Systemic inflammatory response has been shown to play a vital role in carcinogenesis and tumor progression. Acute rejection is a systemic inflammatory state and may share a common casual pathway for cancer development after transplantation. The increased burden of immunosuppression used in the treatment of acute rejection, particularly the use of T-cell-depleting antibody may further heighten the risk of cancer development. We aimed to determine the association between acute rejection, T-cell-depleting antibody use and cancer risk after kidney transplantation.


Using the Australian and New Zealand Dialysis and Transplant Registry (ANZDATA), we assessed the risk of incident cancer among those who had experienced rejection stratified by the use of T-cell-depleting antibody using adjusted Cox proportional hazard and competing risk models.

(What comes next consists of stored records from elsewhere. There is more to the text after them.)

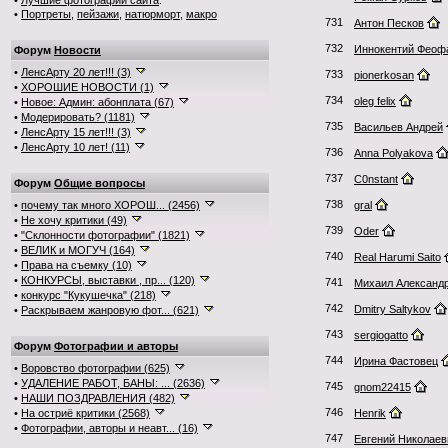
•
Лучшие фотографии сайта
:
•
Портреты
,
пейзажи
,
натюрморт
,
макро
731
Антон Песков
732
Иннокентий Феоф
Форум
Новости
•
ЛенсАрту 20 лет!!! (3)
733
pionerkosan
•
ХОРОШИЕ НОВОСТИ (1)
734
oleg felix
•
Новое: Админ: абонплата (67)
•
Модерировать? (1181)
735
Васильев Андрей
•
ЛенсАрту 15 лет!!! (3)
•
ЛенсАрту 10 лет! (11)
736
Anna Polyakova
737
C0nstant
Форум
Общие вопросы
738
•
почему так много ХОРОШ... (2456)
gral
•
Не хочу критики (49)
739
Oder
•
"Склонности фотографии" (1821)
•
ВЕЛИК и МОГУЧ (164)
740
Real Harumi Saito
•
Права на съемку (10)
•
КОНКУРСЫ, выставки , пр... (120)
741
Михаил Александ
•
конкурс "Кукушечка" (218)
742
Dmitry Saltykov
•
Раскрываем жанровую фот... (621)
743
sergiogatto
Форум
Фотографии и авторы
744
Ирина Фастовец
•
Воровство фотографии (625)
•
УДАЛЕНИЕ РАБОТ, БАНЫ: ... (2636)
745
gnom22415
•
НАШИ ПОЗДРАВЛЕНИЯ (482)
746
•
На остриё критики (2568)
Henrik
•
Фотографии, авторы и неавт... (16)
747
Евгений Николаев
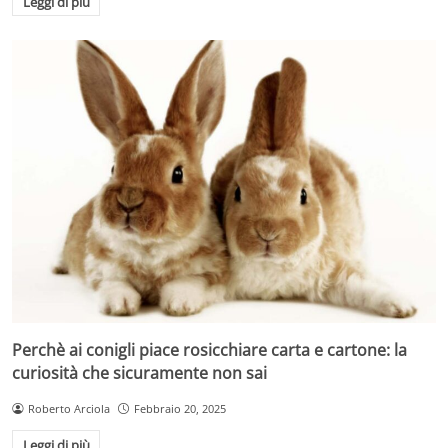
Leggi di più
Perchè ai conigli piace rosicchiare carta e cartone: la
curiosità che sicuramente non sai
Roberto Arciola
Febbraio 20, 2025
Leggi di più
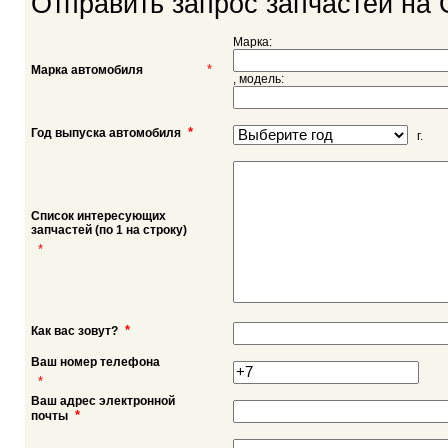
Отправить запрос запчастей на 
Марка:
*
Марка автомобиля
, модель:
*
Год выпуска автомобиля
г.
Список интересующих
запчастей (по 1 на строку)
*
*
Как вас зовут?
Ваш номер телефона
*
Ваш адрес электронной
*
почты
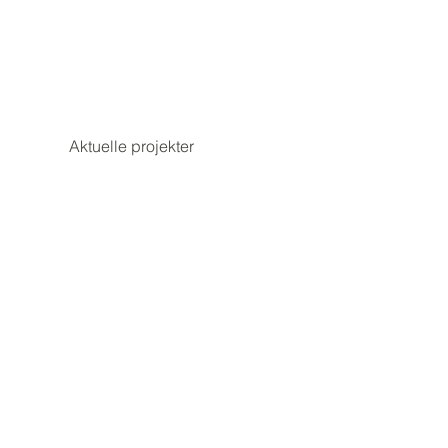
Aktuelle projekter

A total of 7153 kidney transplant recipients between 1997 and 2009 were included. A total of 467 (6.5%) recipients developed cancers. Recipients who experienced acute rejection and treated with T-cell-depleting antibody were at a 1.4-fold increased risk of cancer (adjusted hazard ratio [HR] 1.42, 95% CI 1.02-1.99, P=0.039) compared with those who did not experience acute rejection. There was an excess risk of genitourinary tract cancers among recipients who had experienced rejection requiring T-cell-depleting antibody compared with recipients who did not experience acute rejection (HR 2.20, 95% CI 1.33-3.66, P=0.007).


Acute rejection requiring T-cell-depleting antibody is a significant risk factor for cancer development in kidney transplant recipients independent of competing events such as age and cardiovascular deaths.